====== TEXT EXCERPT ======

Source code for sconce.utils

# -*- coding: utf-8 -*-

# Author: Yikun Zhang
# Last Editing: June 26, 2022

# Description: This script contains the utility functions for using our package 
# in practice.

import numpy as np
from numpy import linalg as LA

#================================================================================#

[docs]def cart2sph(x, y, z):
    '''
    Converting the Euclidean coordinate of a data point in R^3 to its Spherical 
    coordinates.
    
    Parameters
    ----------
        x, y, z: floats 
            Euclidean coordinate in R^3 of a data point.
    
    Returns
    ----------
        theta: float
            Longitude (ranging from -180 degree to 180 degree).
        phi: float
            Latitude (ranging from -90 degree to 90 degree).

======

● **AIM OF THE TASK**
Copy the sconce.utils source code above word for word, with every line unchanged.

====== GIVEN INFORMATION ======

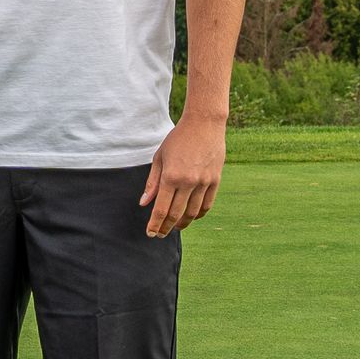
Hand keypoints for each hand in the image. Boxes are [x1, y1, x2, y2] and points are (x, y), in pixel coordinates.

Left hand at [139, 116, 224, 237]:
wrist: (204, 124)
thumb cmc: (178, 139)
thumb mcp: (159, 157)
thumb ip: (152, 183)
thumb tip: (144, 203)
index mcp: (171, 176)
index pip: (161, 209)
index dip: (155, 225)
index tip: (150, 233)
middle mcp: (188, 182)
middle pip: (176, 214)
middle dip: (166, 228)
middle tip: (160, 234)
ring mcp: (204, 182)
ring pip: (193, 212)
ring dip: (182, 223)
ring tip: (174, 227)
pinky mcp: (215, 180)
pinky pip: (207, 205)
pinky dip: (198, 214)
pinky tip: (191, 217)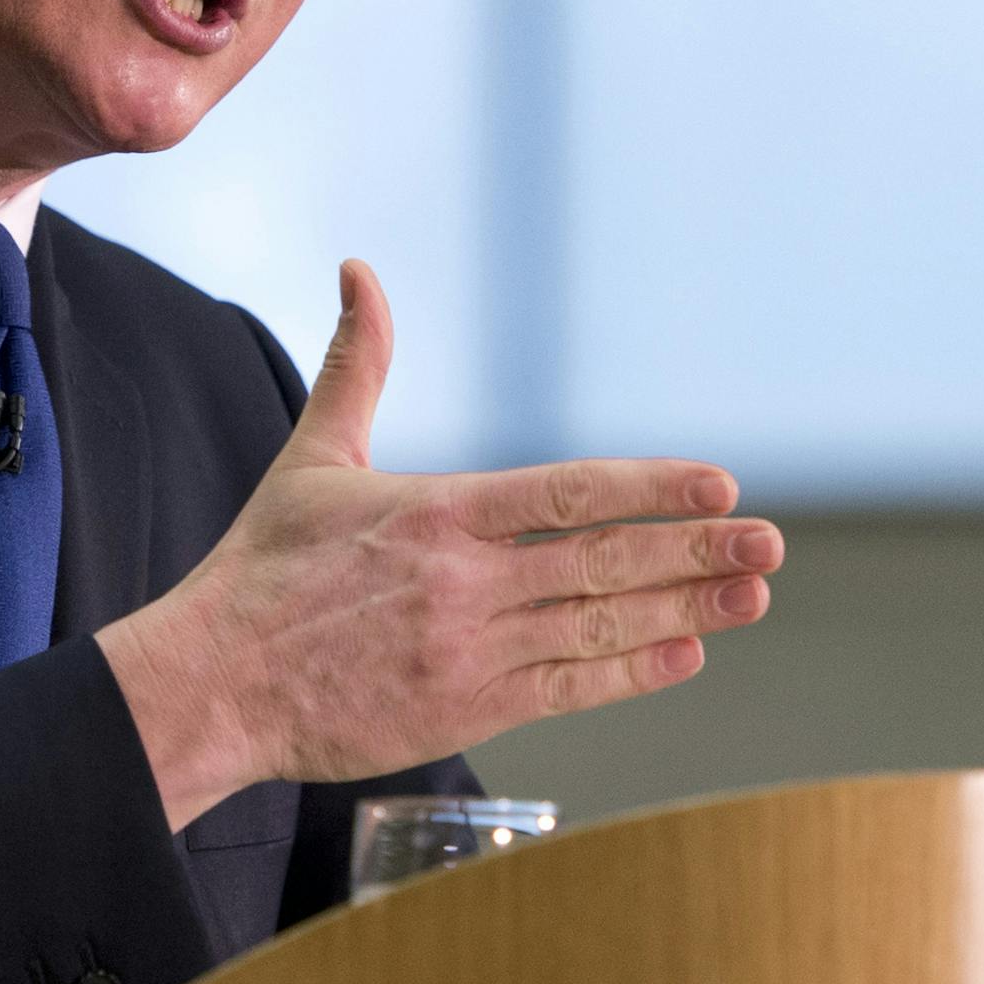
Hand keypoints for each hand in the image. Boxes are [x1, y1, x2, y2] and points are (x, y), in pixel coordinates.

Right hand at [96, 259, 782, 830]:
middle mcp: (463, 582)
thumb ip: (358, 363)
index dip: (651, 488)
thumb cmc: (265, 567)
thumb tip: (360, 269)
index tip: (719, 484)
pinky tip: (685, 654)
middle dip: (695, 551)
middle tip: (770, 542)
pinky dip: (629, 673)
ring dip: (685, 610)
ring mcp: (468, 652)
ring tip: (753, 594)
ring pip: (597, 627)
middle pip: (602, 562)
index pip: (568, 493)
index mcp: (436, 512)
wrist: (214, 682)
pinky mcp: (462, 713)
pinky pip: (566, 690)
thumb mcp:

======

● **SOLUTION TO THE PROBLEM**
Source code for sconce.utils

# -*- coding: utf-8 -*-

# Author: Yikun Zhang
# Last Editing: June 26, 2022

# Description: This script contains the utility functions for using our package 
# in practice.

import numpy as np
from numpy import linalg as LA

#================================================================================#

[docs]def cart2sph(x, y, z):
    '''
    Converting the Euclidean coordinate of a data point in R^3 to its Spherical 
    coordinates.
    
    Parameters
    ----------
        x, y, z: floats 
            Euclidean coordinate in R^3 of a data point.
    
    Returns
    ----------
        theta: float
            Longitude (ranging from -180 degree to 180 degree).
        phi: float
            Latitude (ranging from -90 degree to 90 degree).